Rune’s hand shot up and caught her wrist. He opened his eyes, and Seraphina felt a vise squeeze her heart so viciously that she thought she might faint. He was made from dead bodies. She’d accepted that. He was made from two people she loved. Through him, she could have them back in a way. She could hold Matteo’s hands and look into Briar’s eyes. And underneath it all, there was him – Rune. His soul was his alone, even if the rest he’d borrowed from others.
“There you are,” she said, smiling.
He smiled back. “I like the way you look at me now.”
“Then I will look at you this way, always.”
He kissed the palm of her hand.
“I must finish here,” Idris interrupted them.
“Of course,” Seraphina said. “We can leave as soon as you’re done.”
Idris shot her a saddened look.
“Seraphina, I’m not coming.”
She turned to him abruptly, eyes flashing with a mix of disbelief and panic.
“What? Why not?”
Rune stood up behind her. She felt his large hand on her lower back, where her daggers should’ve been. She’d lost them again and would have to get new ones. In the past, she would’ve felt completely stripped. Defenseless. Now, every time a rush of helplessness or anxiety coursed through her, the thrall relic implanted between her ribs warmed up and reminded her she was deadlier than ever.
“I’ve seen enough war,” Idris said. “I will ask the sisters if they’ll allow me to live in the cottage. Many were injured tonight. They’re gathering the wounded now and bringing them to the infirmary. I promised I would help.”
“But I need you,” Seraphina said.
“I know. I also know you will be all right.”
They argued for a while. Idris didn’t yield, which was a new development considering how many things he’d done for her. Seraphina understood why he’d agreed to take out Briar’s eyes and give them to Rune. It had been his last gesture, and the hardest for him. Seraphina had to let him go, had to stop asking and taking, when her friend showed he’d reached his limit.
“I will find you again,” she told him.
He grinned. “I’ll be waiting.”
“Will you do one more thing for me?” He sighed, and she hurried to add: “It’s not for me, actually. It’s for Matteo. I found the ledger. The Sentinel’s right lung is his. Will you extract it and put it somewhere, keep it safe until I find the other parts of him? I will give him the burial he deserved, one day.”
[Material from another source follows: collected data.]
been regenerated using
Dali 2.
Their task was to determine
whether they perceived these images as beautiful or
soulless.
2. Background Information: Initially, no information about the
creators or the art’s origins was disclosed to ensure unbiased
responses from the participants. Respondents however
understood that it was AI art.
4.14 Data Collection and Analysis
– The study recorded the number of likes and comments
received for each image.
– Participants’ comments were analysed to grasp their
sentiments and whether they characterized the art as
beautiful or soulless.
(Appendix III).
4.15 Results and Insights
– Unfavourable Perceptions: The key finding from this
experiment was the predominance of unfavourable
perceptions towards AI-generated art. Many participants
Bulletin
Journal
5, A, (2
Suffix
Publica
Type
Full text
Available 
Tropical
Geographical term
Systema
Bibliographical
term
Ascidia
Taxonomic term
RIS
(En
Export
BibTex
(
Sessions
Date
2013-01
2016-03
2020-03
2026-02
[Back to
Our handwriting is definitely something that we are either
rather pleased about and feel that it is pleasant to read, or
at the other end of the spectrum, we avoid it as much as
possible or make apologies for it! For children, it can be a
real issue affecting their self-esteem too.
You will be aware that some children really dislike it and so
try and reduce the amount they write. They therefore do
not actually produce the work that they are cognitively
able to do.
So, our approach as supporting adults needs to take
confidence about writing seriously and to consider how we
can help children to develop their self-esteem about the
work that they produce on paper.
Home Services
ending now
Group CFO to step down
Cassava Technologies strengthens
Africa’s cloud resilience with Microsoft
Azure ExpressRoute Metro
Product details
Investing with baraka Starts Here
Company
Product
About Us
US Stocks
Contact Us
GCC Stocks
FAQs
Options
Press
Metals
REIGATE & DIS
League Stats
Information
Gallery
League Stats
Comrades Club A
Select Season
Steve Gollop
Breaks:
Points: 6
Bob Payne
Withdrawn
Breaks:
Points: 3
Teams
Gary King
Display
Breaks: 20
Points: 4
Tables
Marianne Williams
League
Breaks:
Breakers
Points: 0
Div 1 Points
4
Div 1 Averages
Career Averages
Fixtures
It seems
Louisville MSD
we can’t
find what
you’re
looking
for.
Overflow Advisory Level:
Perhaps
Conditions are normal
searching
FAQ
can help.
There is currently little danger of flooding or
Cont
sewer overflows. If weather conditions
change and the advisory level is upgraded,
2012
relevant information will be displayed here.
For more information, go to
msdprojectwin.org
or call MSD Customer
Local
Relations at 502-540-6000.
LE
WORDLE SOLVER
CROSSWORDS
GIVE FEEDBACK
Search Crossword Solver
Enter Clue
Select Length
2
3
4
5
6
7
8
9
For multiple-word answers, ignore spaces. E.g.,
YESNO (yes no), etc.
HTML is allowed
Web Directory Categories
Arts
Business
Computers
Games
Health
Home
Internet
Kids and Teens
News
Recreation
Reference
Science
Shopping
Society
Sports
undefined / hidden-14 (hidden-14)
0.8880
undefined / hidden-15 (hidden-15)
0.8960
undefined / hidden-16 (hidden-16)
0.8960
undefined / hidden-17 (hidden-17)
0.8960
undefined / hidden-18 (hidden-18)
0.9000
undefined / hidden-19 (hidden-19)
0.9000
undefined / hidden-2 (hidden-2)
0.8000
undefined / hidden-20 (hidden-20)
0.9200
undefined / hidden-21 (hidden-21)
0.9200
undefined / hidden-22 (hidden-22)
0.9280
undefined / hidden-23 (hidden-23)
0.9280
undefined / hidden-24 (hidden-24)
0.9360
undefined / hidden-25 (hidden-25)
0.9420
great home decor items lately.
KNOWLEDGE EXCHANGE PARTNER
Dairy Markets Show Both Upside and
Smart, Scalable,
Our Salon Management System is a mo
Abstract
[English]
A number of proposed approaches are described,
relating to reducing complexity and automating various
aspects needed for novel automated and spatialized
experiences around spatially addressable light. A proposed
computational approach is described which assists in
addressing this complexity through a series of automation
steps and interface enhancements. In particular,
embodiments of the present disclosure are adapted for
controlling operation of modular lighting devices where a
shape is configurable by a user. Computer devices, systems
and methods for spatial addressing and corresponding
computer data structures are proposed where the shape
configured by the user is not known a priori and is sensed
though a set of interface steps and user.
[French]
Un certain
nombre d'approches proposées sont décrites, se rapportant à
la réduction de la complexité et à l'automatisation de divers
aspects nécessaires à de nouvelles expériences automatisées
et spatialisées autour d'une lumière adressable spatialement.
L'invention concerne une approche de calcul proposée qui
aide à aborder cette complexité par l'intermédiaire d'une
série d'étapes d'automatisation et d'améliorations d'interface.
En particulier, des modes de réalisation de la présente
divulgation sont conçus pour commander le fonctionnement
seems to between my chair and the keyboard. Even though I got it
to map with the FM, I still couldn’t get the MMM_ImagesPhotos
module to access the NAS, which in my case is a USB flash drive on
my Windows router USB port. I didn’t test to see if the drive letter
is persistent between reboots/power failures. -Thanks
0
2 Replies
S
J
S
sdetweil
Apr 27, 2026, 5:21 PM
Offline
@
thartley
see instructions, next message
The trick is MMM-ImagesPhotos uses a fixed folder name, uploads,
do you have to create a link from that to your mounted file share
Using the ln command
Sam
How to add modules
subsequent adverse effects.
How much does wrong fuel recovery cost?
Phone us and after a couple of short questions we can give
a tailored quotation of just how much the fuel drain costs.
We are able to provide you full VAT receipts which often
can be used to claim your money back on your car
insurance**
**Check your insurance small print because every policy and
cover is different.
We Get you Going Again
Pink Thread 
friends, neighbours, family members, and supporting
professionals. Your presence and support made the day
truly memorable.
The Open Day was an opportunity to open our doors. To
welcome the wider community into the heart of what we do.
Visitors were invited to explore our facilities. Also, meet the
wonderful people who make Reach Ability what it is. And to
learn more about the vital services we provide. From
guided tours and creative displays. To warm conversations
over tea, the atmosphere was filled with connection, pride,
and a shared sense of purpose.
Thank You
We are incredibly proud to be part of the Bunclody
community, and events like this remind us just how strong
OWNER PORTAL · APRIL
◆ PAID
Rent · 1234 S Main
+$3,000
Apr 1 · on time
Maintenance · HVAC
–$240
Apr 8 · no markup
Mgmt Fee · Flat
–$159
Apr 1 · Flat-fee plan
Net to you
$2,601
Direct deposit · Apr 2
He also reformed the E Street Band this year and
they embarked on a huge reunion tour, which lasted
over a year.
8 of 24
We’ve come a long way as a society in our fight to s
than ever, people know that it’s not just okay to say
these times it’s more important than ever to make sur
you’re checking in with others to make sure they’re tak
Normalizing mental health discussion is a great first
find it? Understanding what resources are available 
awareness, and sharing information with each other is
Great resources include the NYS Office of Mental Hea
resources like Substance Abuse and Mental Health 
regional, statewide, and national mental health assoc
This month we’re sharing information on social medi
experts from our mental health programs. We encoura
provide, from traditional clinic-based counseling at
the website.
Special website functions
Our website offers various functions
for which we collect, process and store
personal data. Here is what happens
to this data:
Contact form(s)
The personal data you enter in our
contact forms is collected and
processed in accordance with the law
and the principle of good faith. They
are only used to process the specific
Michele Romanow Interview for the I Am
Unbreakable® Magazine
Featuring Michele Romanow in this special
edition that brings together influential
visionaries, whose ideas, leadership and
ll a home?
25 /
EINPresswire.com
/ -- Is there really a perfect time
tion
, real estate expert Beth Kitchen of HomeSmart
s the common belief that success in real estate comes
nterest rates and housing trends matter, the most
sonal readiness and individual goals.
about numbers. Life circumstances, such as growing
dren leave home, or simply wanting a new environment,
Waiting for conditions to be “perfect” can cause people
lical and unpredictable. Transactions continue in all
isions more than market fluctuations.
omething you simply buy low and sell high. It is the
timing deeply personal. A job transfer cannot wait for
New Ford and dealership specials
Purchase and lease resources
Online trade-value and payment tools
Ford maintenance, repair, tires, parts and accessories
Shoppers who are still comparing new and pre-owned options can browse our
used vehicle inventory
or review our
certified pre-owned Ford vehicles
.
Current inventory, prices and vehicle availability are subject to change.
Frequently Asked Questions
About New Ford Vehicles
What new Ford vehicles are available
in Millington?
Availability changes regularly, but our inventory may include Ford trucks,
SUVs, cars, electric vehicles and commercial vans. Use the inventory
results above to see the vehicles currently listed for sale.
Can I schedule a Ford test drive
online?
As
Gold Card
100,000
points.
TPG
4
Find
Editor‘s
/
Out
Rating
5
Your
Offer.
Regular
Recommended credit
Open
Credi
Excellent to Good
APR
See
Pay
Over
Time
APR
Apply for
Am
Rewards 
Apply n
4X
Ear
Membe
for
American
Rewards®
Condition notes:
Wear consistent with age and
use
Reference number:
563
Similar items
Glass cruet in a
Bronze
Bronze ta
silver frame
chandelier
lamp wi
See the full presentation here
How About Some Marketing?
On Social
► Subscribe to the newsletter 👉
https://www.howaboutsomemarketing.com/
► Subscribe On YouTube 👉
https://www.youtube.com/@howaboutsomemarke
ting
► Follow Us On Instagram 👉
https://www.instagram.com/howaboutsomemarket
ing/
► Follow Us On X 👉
“I can do that,” Idris said.
“Thank you.”
They hugged and held onto each other for a long moment. Seraphina didn’t know when she’d see him again. She’d lost one friend; she didn’t want to lose another. To keep him, she’d have to leave him for now.
Hand in hand, she and Rune walked out of the church. On the steps, Sister Margaret waited with barely concealed agitation. Rune looked away, and in the dark, she didn’t notice anything out of place. The woman rushed into the church, along with a few other nuns. Seraphina kept walking, not once turning to look behind. She took nothing else with her. She didn’t think to visit the armory and find new daggers, she didn’t stop by the stables to take Nettle. The ledger was in the house on the hill, and she didn’t go to retrieve that, either. She had all she needed.
Rune.
Matteo’s journal, which contained the pattern for the Bastion Weave hidden between his notes and sketches.
The list she’d made.
Earlier, she’d slipped the Obedience Lattice in her pocket.
She had two relics and her sharp mind.
But again, and most important, she had him.